Another disadvantage of remote captioning, whether stenographic or voice-based, is that only the person wearing the microphone will be transcribed. This means that questions from students, unless the professor repeats them before answering, will be marked as inaudible, and the student might feel left out of the discussion. I'm certainly not opposed to working remotely on principle. I own remote captioning software, and I'm more than willing to provide it in cases where an onsite CART provider is not available; but, by and large, onsite CART is more likely to ensure that realtime output is accurate and complete. Sometimes services claim that remote captioning is preferable for students who might not like their classmates to know that they're receiving realtime, and who might feel awkward with a captioner sitting next to them. In that case, a good solution is to find a captioner or CART provider with two computers that transmit text wirelessly back and forth. In situations where my clients have told me that they'd prefer to sit on their own rather than reading from my laptop, I set up my equipment in the back of the room, give them a computer connected via Bluetooth, and let them sit wherever they like.

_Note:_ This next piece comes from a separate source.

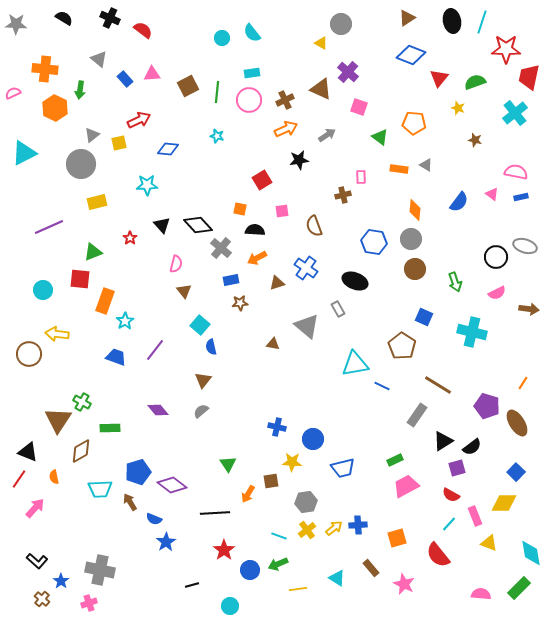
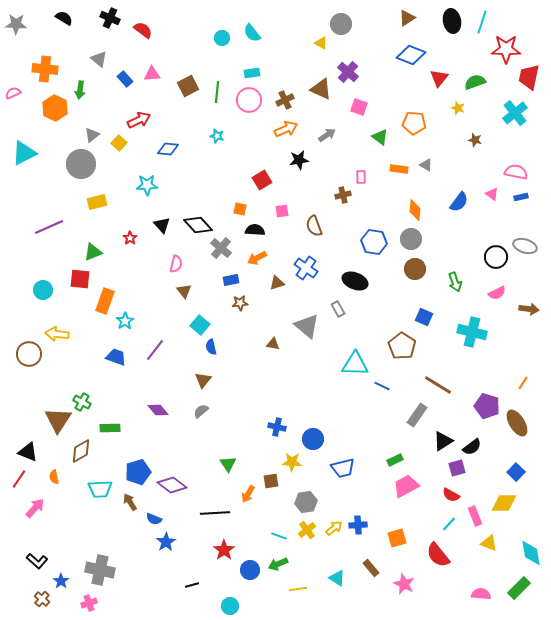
yellow square at (119, 143): rotated 35 degrees counterclockwise
cyan triangle at (355, 364): rotated 12 degrees clockwise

I know CART providers are hard to find and sometimes can seem prohibitively expensive, but very often speech-to-text companies claim a lot more than they're able to deliver, and it can severely affect the quality of a student's access. It's worth being a little cautious before laying out a lot of cash on something that might not be as good as it sounds, which is why I advise prospective clients to ask for a demonstration of various technologies before settling on a provider. I'm always happy to provide demonstrations of CART on request, free of charge.